Data extract:
*** Block opens ***

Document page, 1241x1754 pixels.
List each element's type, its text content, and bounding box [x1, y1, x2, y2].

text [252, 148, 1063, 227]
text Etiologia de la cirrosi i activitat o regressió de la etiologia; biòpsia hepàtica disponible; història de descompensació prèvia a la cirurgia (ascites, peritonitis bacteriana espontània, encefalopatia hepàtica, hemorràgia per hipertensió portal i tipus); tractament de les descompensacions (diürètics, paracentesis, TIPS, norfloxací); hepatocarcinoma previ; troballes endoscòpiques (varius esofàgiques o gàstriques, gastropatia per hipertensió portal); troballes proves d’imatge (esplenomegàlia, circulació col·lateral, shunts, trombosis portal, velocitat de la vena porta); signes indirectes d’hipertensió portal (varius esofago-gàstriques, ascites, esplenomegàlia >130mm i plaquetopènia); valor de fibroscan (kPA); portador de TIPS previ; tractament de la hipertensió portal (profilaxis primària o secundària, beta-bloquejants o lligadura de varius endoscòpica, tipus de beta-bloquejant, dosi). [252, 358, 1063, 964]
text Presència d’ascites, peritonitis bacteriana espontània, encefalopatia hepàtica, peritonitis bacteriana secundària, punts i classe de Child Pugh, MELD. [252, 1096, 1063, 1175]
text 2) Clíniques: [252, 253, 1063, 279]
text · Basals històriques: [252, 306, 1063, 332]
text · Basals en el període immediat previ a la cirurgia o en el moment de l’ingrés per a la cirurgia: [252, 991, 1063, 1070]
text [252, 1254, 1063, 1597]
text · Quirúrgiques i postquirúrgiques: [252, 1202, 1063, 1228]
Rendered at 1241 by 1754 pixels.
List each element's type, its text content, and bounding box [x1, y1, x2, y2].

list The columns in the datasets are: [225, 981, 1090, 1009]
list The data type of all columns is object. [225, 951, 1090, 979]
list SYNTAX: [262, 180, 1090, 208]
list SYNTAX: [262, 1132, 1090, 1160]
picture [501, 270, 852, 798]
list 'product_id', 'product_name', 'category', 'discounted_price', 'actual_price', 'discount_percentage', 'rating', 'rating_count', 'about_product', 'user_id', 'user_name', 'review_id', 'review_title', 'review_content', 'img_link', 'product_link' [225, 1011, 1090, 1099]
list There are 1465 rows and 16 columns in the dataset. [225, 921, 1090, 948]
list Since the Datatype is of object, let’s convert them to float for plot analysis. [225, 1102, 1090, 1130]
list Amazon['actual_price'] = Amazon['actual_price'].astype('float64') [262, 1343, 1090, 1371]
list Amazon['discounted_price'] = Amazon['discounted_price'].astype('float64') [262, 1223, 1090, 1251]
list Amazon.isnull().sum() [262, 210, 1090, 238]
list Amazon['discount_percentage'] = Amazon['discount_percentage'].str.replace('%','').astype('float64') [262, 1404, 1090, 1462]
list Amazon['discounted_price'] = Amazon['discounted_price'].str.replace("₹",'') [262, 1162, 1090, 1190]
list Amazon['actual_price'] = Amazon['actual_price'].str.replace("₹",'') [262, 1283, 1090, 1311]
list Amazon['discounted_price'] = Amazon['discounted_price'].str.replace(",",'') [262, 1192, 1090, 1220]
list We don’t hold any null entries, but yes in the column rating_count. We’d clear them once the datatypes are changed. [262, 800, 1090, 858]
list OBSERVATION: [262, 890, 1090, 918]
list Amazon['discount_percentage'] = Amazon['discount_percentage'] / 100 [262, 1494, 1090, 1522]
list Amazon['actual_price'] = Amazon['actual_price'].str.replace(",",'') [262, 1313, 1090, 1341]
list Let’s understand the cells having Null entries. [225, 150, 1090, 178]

*** Block closes ***

Output the records above in their entirety, exactly.

Document page, 1241x1754 pixels.
List each element's type, its text content, and bounding box [x1, y1, x2, y2].

text [252, 148, 1063, 227]
text Etiologia de la cirrosi i activitat o regressió de la etiologia; biòpsia hepàtica disponible; història de descompensació prèvia a la cirurgia (ascites, peritonitis bacteriana espontània, encefalopatia hepàtica, hemorràgia per hipertensió portal i tipus); tractament de les descompensacions (diürètics, paracentesis, TIPS, norfloxací); hepatocarcinoma previ; troballes endoscòpiques (varius esofàgiques o gàstriques, gastropatia per hipertensió portal); troballes proves d’imatge (esplenomegàlia, circulació col·lateral, shunts, trombosis portal, velocitat de la vena porta); signes indirectes d’hipertensió portal (varius esofago-gàstriques, ascites, esplenomegàlia >130mm i plaquetopènia); valor de fibroscan (kPA); portador de TIPS previ; tractament de la hipertensió portal (profilaxis primària o secundària, beta-bloquejants o lligadura de varius endoscòpica, tipus de beta-bloquejant, dosi). [252, 358, 1063, 964]
text Presència d’ascites, peritonitis bacteriana espontània, encefalopatia hepàtica, peritonitis bacteriana secundària, punts i classe de Child Pugh, MELD. [252, 1096, 1063, 1175]
text 2) Clíniques: [252, 253, 1063, 279]
text · Basals històriques: [252, 306, 1063, 332]
text · Basals en el període immediat previ a la cirurgia o en el moment de l’ingrés per a la cirurgia: [252, 991, 1063, 1070]
text [252, 1254, 1063, 1597]
text · Quirúrgiques i postquirúrgiques: [252, 1202, 1063, 1228]
Rendered at 1241 by 1754 pixels.
List each element's type, its text content, and bounding box [x1, y1, x2, y2].

list The columns in the datasets are: [225, 981, 1090, 1009]
list The data type of all columns is object. [225, 951, 1090, 979]
list SYNTAX: [262, 180, 1090, 208]
list SYNTAX: [262, 1132, 1090, 1160]
picture [501, 270, 852, 798]
list 'product_id', 'product_name', 'category', 'discounted_price', 'actual_price', 'discount_percentage', 'rating', 'rating_count', 'about_product', 'user_id', 'user_name', 'review_id', 'review_title', 'review_content', 'img_link', 'product_link' [225, 1011, 1090, 1099]
list There are 1465 rows and 16 columns in the dataset. [225, 921, 1090, 948]
list Since the Datatype is of object, let’s convert them to float for plot analysis. [225, 1102, 1090, 1130]
list Amazon['actual_price'] = Amazon['actual_price'].astype('float64') [262, 1343, 1090, 1371]
list Amazon['discounted_price'] = Amazon['discounted_price'].astype('float64') [262, 1223, 1090, 1251]
list Amazon.isnull().sum() [262, 210, 1090, 238]
list Amazon['discount_percentage'] = Amazon['discount_percentage'].str.replace('%','').astype('float64') [262, 1404, 1090, 1462]
list Amazon['discounted_price'] = Amazon['discounted_price'].str.replace("₹",'') [262, 1162, 1090, 1190]
list Amazon['actual_price'] = Amazon['actual_price'].str.replace("₹",'') [262, 1283, 1090, 1311]
list Amazon['discounted_price'] = Amazon['discounted_price'].str.replace(",",'') [262, 1192, 1090, 1220]
list We don’t hold any null entries, but yes in the column rating_count. We’d clear them once the datatypes are changed. [262, 800, 1090, 858]
list OBSERVATION: [262, 890, 1090, 918]
list Amazon['discount_percentage'] = Amazon['discount_percentage'] / 100 [262, 1494, 1090, 1522]
list Amazon['actual_price'] = Amazon['actual_price'].str.replace(",",'') [262, 1313, 1090, 1341]
list Let’s understand the cells having Null entries. [225, 150, 1090, 178]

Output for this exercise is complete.